What Does "Literal" Mean In Rebol's Model?

In programming, the term "literal" generally refers to when a source item expresses a fundamental value and doesn't need to be looked up in a variable. It is essentially inert.

For C:

int value = 10;  // 10 seen here is an "integer literal"
printf("The value is %d", value);  // "string literal" + "integer variable"

But in Rebol's world, the notion of "what's a literal" is context-dependent, and can be very bent up.
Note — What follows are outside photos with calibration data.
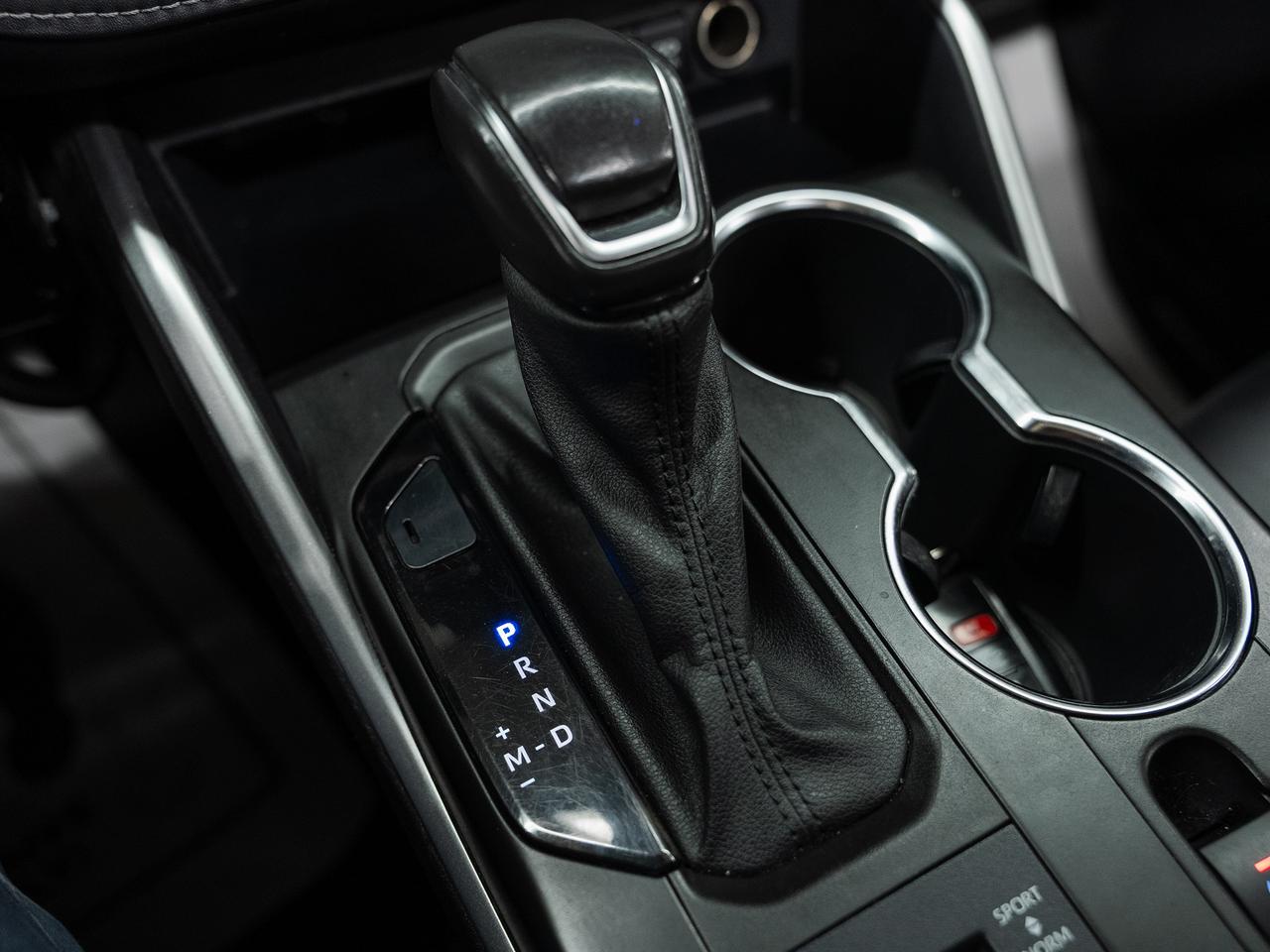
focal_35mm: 30
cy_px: 476
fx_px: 1087
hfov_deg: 60.6
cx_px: 635
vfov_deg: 47.3
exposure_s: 1/40
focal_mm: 27.4
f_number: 3.5
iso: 800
is-this-literal?: func ['word [word!]] [
    print ["The word was" word "- you tell me if that was literal!"]
]

>> is-this-literal? foo
The word was foo - you tell me if that was literal!

So what do you think...is FOO a "literal word" or not?

The answer is that we can't particularly answer whether a value is "literal" or not unless we know how it is being used. The term has kind of lost its meaning.

All we can really say in a particular situation is if a value is being used in a "literal way" or not.

In terms of naming, Rebol historically called quoted things "LIT" things.

rebol2>> type? first ['foo]
== lit-word!

But the evaluator gave LIT-WORD!s a behavior...they'd drop their quote mark:

rebol2>> 'foo
== foo

So important to notice: "inertness" wasn't implied by what was being called "literalness"

2 Likes

Coming back to this question, I think the only real meaningful use of literal is to describe when something is taken "as-is".

So what we've called "quoted parameters" are probably better called "literal parameters"

>> foo: func ['arg] [:arg]

>> foo x
== x

Getting away from the term "quoted argument" is didactically beneficial. If anything, META arguments would be "quoted arguments"! :crazy_face:

>> foo: func [^arg] [arg]

>> foo x
== 'x

(Don't take what I just said seriously, ^META parameters should not have been called quoted parameters. (^ void) is null ... and (^ get/any 'asdfasdf) is ~ which is de-isotoped, but not quoted.)

Agreed, quoted also sounds if there is a closing quotation marker, which there isn't.